Anyway, less of my waffling here it is and thank you Rhiannon for sharing it with us…
I had not opened the urn in the eight months since he died. I couldn’t face the stark reality of his beloved body’s reduction to a few pounds of powdered carbon. Somehow, I convinced myself last night when I couldn’t sleep that maybe I was ready to take that step. For one thing, I have been making plans for a scattering ceremony in August; I knew I needed to see and touch his ashes privately before I would be able to see and touch them publicly. I broke down last August when the funeral director handed the box to me. The realization that George’s entire physical being now fit into a 6” x 6” x 6” cube almost knocked me off my feet. I had to sit down fast to keep from falling. When I carried the box home and placed it safely on the mantel, I couldn’t imagine how I would ever be able to open and examine the contents.
And now I have seen and touched and smelled George’s cremains, and I got through it–although my tears fell like rain drops into the open plastic bag. I had read that human ashes are heavy, like course sand.

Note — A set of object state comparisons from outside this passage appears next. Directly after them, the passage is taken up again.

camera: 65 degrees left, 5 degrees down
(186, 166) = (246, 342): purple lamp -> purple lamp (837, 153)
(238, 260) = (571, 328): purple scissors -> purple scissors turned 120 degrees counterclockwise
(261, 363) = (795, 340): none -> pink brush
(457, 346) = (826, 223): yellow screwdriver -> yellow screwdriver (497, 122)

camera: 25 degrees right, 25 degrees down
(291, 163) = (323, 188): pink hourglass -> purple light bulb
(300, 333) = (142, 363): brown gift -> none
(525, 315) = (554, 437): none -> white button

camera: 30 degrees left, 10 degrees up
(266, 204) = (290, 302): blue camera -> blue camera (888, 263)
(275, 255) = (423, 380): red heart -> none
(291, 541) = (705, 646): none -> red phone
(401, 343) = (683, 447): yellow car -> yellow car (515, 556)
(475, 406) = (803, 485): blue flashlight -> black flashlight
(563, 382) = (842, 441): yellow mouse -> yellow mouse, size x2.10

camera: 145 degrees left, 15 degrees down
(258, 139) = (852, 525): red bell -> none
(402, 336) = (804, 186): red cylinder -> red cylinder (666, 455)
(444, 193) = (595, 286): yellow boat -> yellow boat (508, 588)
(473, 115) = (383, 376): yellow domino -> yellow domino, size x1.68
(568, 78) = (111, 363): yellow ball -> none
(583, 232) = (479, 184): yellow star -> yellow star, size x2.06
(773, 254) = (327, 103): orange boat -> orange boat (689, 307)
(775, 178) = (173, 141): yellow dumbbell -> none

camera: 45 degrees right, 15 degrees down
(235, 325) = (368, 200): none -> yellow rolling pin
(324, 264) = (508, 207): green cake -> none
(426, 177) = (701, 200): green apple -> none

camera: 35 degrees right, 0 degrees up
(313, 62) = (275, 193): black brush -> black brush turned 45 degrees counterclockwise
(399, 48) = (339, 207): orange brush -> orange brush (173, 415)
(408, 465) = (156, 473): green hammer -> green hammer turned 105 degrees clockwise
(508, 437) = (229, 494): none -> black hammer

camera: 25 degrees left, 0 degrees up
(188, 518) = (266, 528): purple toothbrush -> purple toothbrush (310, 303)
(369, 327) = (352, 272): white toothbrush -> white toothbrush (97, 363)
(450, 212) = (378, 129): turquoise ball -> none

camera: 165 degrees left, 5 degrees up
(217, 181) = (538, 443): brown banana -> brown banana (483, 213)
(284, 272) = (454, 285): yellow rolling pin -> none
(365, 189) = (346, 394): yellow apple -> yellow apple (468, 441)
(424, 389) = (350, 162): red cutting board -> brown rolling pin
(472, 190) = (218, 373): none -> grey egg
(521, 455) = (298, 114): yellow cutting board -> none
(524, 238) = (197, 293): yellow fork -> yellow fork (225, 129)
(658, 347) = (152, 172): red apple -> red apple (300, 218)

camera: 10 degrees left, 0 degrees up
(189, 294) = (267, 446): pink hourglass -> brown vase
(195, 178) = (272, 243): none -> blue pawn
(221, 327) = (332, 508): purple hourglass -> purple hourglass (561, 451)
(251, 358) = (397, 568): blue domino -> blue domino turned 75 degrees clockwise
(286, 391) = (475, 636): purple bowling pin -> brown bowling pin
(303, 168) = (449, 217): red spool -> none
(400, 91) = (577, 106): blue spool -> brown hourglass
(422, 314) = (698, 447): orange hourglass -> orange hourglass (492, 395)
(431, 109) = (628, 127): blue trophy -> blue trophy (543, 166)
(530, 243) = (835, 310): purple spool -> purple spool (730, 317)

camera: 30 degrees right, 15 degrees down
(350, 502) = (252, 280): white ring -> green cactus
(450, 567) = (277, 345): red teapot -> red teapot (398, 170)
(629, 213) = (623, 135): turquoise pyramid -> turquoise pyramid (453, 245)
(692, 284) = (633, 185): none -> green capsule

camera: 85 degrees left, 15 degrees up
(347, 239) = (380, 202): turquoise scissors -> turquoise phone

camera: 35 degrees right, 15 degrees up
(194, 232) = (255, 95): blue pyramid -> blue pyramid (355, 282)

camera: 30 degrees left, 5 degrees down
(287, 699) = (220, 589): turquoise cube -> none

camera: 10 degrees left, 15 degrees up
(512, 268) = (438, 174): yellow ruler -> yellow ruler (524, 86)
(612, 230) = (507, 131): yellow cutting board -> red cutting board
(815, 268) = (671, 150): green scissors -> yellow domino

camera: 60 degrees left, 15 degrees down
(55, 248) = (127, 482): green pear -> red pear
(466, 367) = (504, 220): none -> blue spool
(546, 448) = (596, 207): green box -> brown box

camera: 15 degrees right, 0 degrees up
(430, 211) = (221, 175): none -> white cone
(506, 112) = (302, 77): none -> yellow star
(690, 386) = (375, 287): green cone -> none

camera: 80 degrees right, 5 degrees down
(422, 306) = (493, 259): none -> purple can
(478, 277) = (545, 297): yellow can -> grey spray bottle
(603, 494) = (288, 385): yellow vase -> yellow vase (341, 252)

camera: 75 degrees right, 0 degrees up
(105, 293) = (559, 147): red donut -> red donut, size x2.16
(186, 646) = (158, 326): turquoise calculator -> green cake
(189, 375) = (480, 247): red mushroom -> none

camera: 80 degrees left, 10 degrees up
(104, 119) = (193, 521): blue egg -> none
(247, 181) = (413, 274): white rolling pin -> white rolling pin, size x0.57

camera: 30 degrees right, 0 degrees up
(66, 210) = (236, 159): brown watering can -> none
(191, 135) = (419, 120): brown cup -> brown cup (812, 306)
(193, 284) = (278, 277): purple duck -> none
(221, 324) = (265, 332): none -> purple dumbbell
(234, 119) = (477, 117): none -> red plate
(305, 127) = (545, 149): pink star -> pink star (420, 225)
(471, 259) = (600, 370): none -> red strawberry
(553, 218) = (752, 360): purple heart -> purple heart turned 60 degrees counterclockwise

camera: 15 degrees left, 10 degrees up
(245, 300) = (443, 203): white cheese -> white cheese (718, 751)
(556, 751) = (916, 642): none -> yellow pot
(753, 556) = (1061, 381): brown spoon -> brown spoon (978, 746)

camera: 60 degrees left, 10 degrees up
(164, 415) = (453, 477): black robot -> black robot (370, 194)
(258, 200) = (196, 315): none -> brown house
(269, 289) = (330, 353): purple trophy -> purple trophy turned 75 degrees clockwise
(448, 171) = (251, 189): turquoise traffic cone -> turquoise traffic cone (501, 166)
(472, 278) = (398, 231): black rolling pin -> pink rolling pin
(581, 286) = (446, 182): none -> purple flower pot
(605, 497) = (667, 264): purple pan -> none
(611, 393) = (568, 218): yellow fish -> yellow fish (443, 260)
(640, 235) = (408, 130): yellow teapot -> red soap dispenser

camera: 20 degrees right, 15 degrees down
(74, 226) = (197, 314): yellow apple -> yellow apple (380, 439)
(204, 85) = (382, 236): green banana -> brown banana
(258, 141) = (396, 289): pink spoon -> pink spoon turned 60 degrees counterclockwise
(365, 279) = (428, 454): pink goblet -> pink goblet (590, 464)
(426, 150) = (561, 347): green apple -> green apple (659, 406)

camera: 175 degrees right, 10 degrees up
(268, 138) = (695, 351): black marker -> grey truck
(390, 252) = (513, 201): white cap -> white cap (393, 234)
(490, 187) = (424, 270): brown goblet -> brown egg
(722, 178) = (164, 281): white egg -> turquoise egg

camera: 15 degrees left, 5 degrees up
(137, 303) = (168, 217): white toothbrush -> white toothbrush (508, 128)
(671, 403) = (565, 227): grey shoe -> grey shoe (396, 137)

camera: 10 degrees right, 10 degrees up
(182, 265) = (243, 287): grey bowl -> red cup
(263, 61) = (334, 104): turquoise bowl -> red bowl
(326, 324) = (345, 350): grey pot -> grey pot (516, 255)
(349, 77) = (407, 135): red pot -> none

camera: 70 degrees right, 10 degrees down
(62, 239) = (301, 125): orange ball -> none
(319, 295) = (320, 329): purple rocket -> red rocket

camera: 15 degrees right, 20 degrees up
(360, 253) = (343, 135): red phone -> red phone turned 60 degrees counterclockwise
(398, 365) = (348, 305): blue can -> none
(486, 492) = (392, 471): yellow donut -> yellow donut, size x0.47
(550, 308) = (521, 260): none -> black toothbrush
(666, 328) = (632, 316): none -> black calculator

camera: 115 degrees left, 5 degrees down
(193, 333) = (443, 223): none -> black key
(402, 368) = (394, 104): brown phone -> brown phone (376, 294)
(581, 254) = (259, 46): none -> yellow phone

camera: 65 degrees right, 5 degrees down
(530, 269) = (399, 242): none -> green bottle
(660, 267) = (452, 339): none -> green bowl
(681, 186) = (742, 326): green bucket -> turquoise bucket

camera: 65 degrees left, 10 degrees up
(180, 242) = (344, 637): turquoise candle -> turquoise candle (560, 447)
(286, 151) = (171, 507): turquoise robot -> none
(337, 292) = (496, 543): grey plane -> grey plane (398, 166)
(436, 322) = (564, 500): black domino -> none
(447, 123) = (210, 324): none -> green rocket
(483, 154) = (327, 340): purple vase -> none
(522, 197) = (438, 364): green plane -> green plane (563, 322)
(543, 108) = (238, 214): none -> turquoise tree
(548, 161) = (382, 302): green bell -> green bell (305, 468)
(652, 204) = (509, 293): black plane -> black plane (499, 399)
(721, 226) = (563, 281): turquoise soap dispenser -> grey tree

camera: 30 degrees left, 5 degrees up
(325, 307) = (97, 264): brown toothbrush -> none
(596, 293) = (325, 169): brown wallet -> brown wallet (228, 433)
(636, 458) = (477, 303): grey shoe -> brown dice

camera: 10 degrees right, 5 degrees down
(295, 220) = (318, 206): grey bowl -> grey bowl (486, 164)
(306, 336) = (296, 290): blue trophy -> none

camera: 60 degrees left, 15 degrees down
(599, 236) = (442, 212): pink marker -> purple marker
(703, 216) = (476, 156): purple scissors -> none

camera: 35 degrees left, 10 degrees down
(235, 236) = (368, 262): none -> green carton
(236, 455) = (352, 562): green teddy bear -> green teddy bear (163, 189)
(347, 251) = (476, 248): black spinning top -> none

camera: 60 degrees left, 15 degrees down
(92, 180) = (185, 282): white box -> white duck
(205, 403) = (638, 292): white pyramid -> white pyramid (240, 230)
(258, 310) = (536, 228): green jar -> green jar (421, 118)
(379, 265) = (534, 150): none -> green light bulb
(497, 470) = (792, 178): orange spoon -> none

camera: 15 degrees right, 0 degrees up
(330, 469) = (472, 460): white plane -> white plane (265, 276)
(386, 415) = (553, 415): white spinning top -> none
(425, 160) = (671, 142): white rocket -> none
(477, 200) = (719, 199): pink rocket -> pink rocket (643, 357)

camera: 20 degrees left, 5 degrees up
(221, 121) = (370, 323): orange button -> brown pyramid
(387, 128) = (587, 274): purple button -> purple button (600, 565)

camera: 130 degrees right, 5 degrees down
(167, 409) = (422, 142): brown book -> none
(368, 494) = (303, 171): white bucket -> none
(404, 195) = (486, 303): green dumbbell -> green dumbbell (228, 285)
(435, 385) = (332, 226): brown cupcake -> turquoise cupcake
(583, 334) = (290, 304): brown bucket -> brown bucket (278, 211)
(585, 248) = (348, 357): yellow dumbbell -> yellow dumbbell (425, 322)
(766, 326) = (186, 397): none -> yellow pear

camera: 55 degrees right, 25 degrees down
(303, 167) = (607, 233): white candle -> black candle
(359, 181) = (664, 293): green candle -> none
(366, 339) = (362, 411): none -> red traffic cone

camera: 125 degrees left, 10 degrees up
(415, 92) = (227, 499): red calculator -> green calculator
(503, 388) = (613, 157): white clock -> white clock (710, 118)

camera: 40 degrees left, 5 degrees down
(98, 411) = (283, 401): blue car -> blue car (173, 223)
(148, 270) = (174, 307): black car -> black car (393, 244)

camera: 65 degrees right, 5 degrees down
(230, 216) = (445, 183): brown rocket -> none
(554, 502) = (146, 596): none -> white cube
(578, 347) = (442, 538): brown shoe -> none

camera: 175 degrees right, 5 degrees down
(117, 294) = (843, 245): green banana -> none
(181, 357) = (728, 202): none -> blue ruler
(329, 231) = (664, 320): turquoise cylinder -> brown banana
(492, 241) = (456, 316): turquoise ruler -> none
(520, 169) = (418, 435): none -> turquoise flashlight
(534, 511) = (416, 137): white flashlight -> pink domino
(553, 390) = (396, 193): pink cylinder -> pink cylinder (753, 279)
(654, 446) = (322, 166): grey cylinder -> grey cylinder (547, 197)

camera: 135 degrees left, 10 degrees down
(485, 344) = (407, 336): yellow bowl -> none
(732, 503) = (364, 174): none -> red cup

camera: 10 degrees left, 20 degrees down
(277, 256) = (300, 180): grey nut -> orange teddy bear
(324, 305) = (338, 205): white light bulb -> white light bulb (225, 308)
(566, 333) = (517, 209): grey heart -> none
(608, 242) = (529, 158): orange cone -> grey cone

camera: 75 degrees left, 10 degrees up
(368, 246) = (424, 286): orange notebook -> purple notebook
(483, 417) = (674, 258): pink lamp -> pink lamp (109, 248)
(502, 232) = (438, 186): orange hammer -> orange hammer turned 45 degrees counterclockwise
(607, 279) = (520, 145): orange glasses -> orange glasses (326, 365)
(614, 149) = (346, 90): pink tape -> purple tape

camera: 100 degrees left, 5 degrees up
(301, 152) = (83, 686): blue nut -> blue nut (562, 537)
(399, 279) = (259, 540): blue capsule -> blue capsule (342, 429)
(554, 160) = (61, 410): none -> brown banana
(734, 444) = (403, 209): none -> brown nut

His ashes were heavy, and gray/white. I picked some up and let it run through my fingers. I imagined his spirit talking me through this experience, reminding me that even in this radically changed form, his body still was beloved to me. I felt myself caressing his ashes with my fingers–and picking up small pieces of bone that had escaped the fire. I remember thinking: “George was larger than life. How is it possible that I am holding his ashes and fragments of his bones in my hand?” Even as I cried, I marveled at the strangeness.
I leaned down and smelled the not unpleasant scent of the ashes and felt a familiar wave of love and longing wash over me. I found that there was nothing scary or creepy or even devastating about seeing and touching George’s ashes. I have already been devastated by his loss from my life, and there is nothing worse that this or any other part of the process can do to me. Touching his ashes was sobering, but not devastating.
As I put the plastic bag back into the urn and tightened the screws that held the lid securely in place, I thanked my sweet George for loving me until he died (and beyond, if my prayers and wishes are true). In life, he was a lover of women, and gave his heart freely. I was not the first or only love that he had known in his life, but I was the last. His ashes are on my mantel, and mine alone. I will return them to our Mother Earth in August, but for now, they sit on my mantel. I no longer fear them. They are as beloved to me as every particle and every manifestation of him has ever been or will ever be. It is still him, even now.